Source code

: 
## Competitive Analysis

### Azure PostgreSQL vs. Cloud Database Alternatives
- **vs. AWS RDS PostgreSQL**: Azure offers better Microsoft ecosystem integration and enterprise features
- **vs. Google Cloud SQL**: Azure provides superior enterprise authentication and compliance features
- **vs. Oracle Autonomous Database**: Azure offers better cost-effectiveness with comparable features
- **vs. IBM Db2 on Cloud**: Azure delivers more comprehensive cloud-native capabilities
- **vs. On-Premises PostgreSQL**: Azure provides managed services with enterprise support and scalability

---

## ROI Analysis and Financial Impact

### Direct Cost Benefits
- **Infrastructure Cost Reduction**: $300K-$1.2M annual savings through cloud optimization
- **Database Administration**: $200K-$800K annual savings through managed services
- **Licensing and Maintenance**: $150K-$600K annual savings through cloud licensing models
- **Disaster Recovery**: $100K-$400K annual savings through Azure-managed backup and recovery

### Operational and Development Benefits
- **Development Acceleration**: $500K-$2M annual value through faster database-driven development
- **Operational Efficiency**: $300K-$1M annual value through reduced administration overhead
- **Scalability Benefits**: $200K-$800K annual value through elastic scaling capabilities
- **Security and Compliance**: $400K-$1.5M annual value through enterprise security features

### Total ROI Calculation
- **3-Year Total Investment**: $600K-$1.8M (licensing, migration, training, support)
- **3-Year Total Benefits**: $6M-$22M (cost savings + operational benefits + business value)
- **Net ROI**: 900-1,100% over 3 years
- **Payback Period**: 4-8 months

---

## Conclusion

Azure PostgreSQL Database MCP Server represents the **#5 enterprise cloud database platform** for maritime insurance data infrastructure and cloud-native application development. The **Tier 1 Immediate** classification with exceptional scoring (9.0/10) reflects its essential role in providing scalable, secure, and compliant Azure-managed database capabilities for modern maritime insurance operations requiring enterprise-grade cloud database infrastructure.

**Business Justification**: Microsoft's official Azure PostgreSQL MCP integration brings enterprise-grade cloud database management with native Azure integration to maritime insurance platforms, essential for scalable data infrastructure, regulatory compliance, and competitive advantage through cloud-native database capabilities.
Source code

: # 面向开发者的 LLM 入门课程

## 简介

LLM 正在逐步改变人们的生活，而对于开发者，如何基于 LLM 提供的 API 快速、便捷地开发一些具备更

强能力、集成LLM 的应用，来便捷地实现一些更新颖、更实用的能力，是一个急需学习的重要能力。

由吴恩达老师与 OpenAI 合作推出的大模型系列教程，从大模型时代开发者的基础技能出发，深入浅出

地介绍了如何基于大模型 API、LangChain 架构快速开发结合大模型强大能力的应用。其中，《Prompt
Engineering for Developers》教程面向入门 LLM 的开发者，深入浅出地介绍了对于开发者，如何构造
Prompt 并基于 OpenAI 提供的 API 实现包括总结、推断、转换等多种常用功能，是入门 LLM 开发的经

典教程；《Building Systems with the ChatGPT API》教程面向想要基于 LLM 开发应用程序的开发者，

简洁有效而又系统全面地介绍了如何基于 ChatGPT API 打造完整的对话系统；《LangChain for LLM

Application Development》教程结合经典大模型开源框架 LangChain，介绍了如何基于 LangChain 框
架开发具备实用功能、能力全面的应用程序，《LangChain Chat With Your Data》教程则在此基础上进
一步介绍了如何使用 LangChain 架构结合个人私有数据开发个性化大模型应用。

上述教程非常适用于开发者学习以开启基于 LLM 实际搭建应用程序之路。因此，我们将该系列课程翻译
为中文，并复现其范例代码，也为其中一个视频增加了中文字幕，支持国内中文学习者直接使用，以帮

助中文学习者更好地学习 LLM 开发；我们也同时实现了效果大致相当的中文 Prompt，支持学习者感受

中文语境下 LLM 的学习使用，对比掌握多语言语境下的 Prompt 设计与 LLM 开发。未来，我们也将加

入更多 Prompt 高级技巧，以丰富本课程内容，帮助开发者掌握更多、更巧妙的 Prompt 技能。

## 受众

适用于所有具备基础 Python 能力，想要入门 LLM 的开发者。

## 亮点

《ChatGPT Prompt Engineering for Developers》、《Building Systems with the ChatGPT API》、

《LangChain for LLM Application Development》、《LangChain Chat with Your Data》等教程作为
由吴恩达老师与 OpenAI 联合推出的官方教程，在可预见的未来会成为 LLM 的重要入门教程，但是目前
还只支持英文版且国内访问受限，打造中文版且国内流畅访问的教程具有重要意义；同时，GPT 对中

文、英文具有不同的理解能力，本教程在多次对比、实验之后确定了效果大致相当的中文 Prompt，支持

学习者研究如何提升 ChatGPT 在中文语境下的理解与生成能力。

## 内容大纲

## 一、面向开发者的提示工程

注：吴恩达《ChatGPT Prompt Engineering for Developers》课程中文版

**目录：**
____________
_Exercise details:_ How many of the lines in the records include the string "Your"? Reply with the number alone.

_Completed task:_ 2